• Activity
Would you output all the lines below precisely as they stand, leaving each picture out?

• Dataset extract

——————

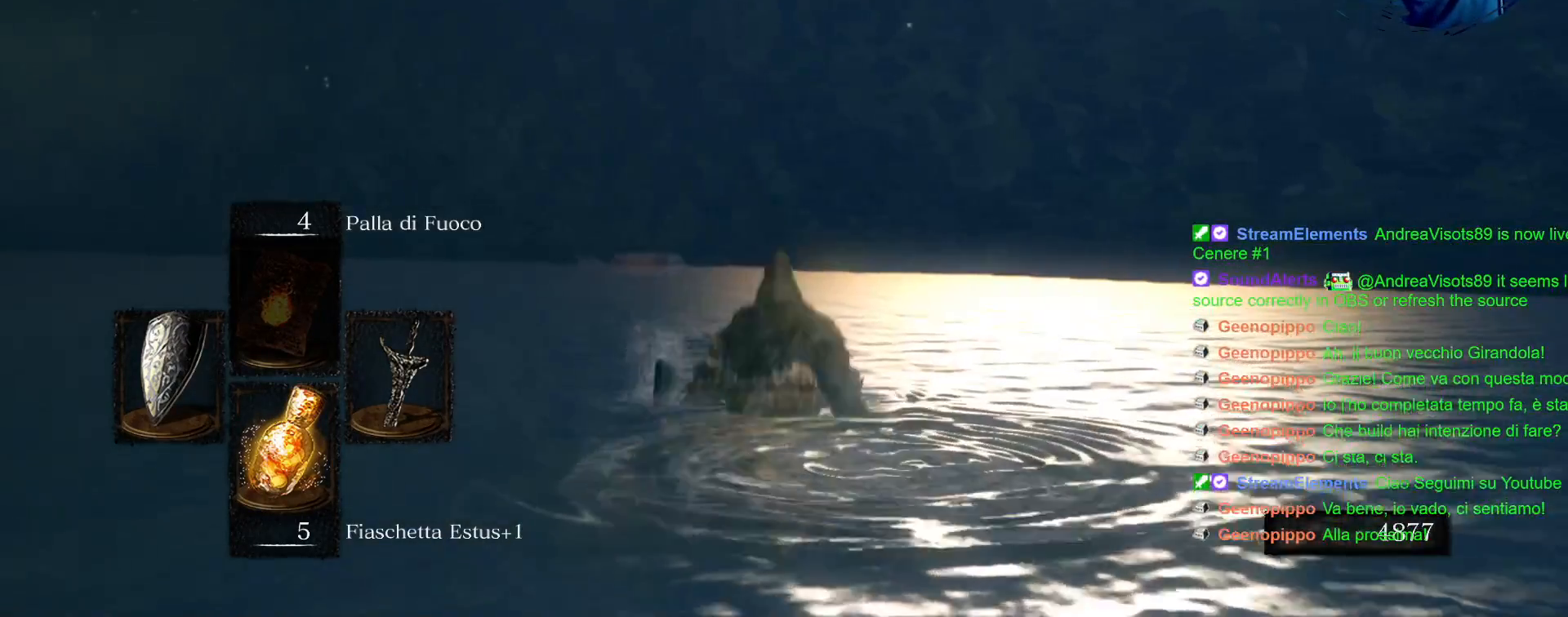
{"dt_ms": 500, "buttons": ["CIRCLE"], "left_stick": "up", "right_stick": "center", "events": [[233, "CIRCLE", "down"]]}
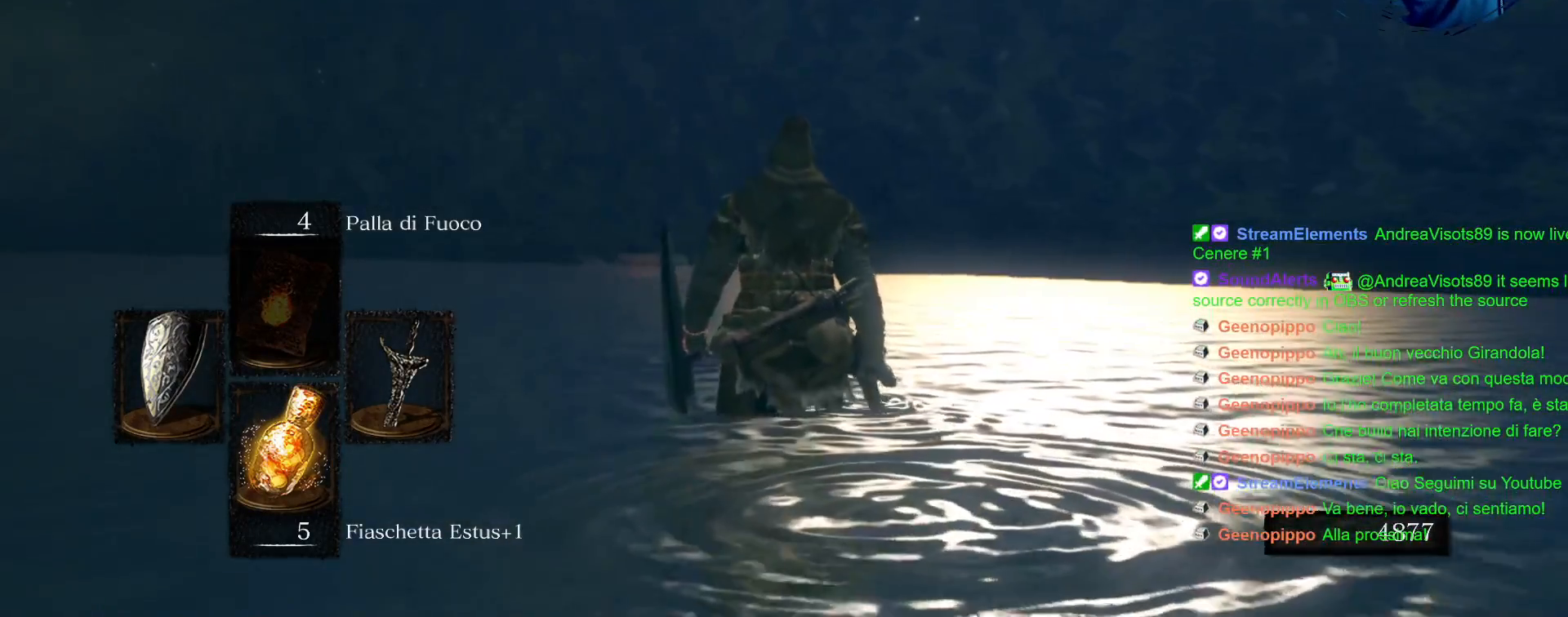
{"dt_ms": 500, "buttons": ["CIRCLE"], "left_stick": "up", "right_stick": "center", "events": []}
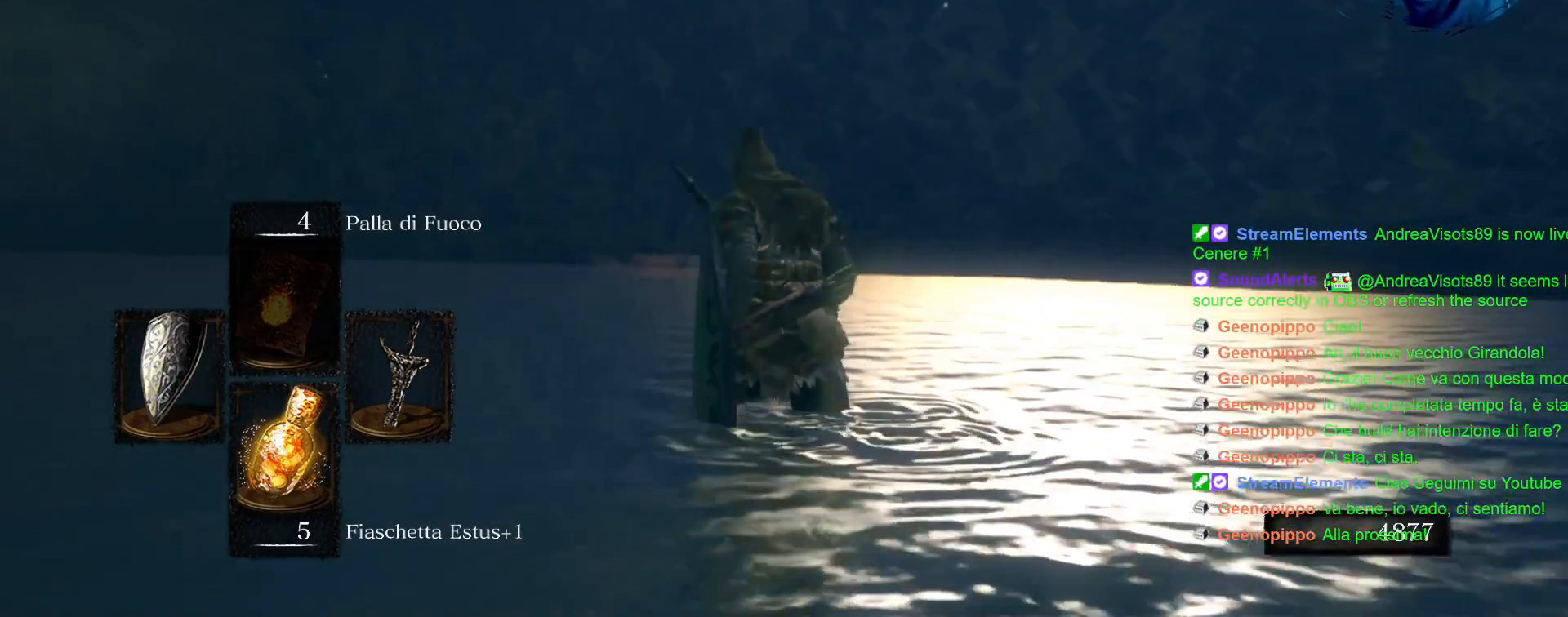
{"dt_ms": 500, "buttons": ["CIRCLE"], "left_stick": "up", "right_stick": "center", "events": []}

——————

• Your response
{"dt_ms": 500, "buttons": ["CIRCLE"], "left_stick": "up", "right_stick": "center", "events": [[233, "CIRCLE", "down"]]}
{"dt_ms": 500, "buttons": ["CIRCLE"], "left_stick": "up", "right_stick": "center", "events": []}
{"dt_ms": 500, "buttons": ["CIRCLE"], "left_stick": "up", "right_stick": "center", "events": []}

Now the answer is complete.